A popularidade de Biden está caindo em seu país. A vacinação travou em alguns estados e a inflação atingiu os piores índices em mais de trinta anos. No final do ano teremos eleições parlamentares que renovarão 50% do congresso americano. Pelas projeções, os democratas perderão a maioria para os republicanos.

Quando um presidente americano está politicamente enfraquecido, ele precisa recuperar sua imagem. Para tanto é preciso passar a imagem de um homem de decisão, alguém que não se curva diante dos inimigos externos. Ou seja, é preciso produzir um conflito para se autoafirmar. A Guerra ao Terror reelegeu Bush filho no começo deste século.

A questão é que se os republicanos tomarem a maioria da câmara novamente, abrirão caminho para uma tentativa de retorno de Trump à presidência. Por mais tenebroso que isso possa ser para uma parte dos americanos, ainda se trata do jogo eleitoral. Grave é a imprensa ocidental projetar essa imagem de homem forte de Biden.

Parece a maioria dos grupos midiáticos americanos estão fechados com Biden. Isso não é novidade para quem acompanha as posições políticas da grande mídia. Basta ver o que acontece no Brasil desde a redemocratização, há mais de três décadas.
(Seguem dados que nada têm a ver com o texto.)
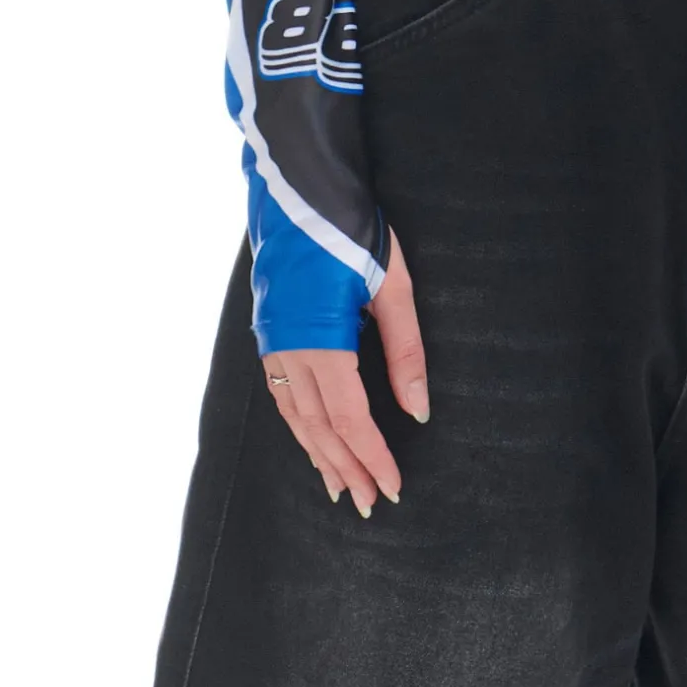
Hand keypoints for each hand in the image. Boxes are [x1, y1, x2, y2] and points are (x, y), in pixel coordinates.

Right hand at [260, 232, 429, 515]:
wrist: (300, 181)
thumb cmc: (351, 228)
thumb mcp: (392, 287)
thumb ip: (406, 353)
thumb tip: (418, 412)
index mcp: (320, 339)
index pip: (349, 418)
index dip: (371, 457)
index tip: (391, 488)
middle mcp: (287, 347)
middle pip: (318, 427)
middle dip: (345, 468)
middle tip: (367, 504)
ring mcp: (272, 339)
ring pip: (294, 415)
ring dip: (318, 455)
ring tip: (338, 488)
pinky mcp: (269, 330)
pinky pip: (282, 394)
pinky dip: (300, 426)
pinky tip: (313, 442)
Grave é o discurso único, a construção de uma narrativa que reduz a complexidade da geopolítica a um enredo digno dos quadrinhos Marvel. É perturbador constatar a forma medíocre e tendenciosa com que comentaristas e apresentadores de noticiosos reportam os conflitos na Ucrânia. Desceram ao mais baixo nível ao definir Volodymyr Zelensky, presidente ucraniano, como estadista.

Portanto, ataca-se o pluralismo, a liberdade de expressão e se distorce a realidade. Presenciamos a imposição de uma verdadeira ditadura do discurso único, estabelecida por Washington e irradiada pela imprensa em todo mundo, impondo-se à opinião pública. Os interesses norteamericanos se sobrepõem a valores éticos instituídos pela própria tradição iluminista que constituiu os estados modernos e à democracia liberal.

No Brasil e em todo ocidente sentimos os efeitos dessa uniformidade da interpretação do conflito armado na Ucrânia. Costuma-se dizer que em uma guerra, a primeira vítima é a verdade. Na batalha da informação midiática, segmentos importantes do jornalismo têm sido cúmplices no assassinato da verdade.

*Jorge Alexandre Alves é sociólogo, professor e faz parte da Coordenação do Movimento Nacional Fé e Política.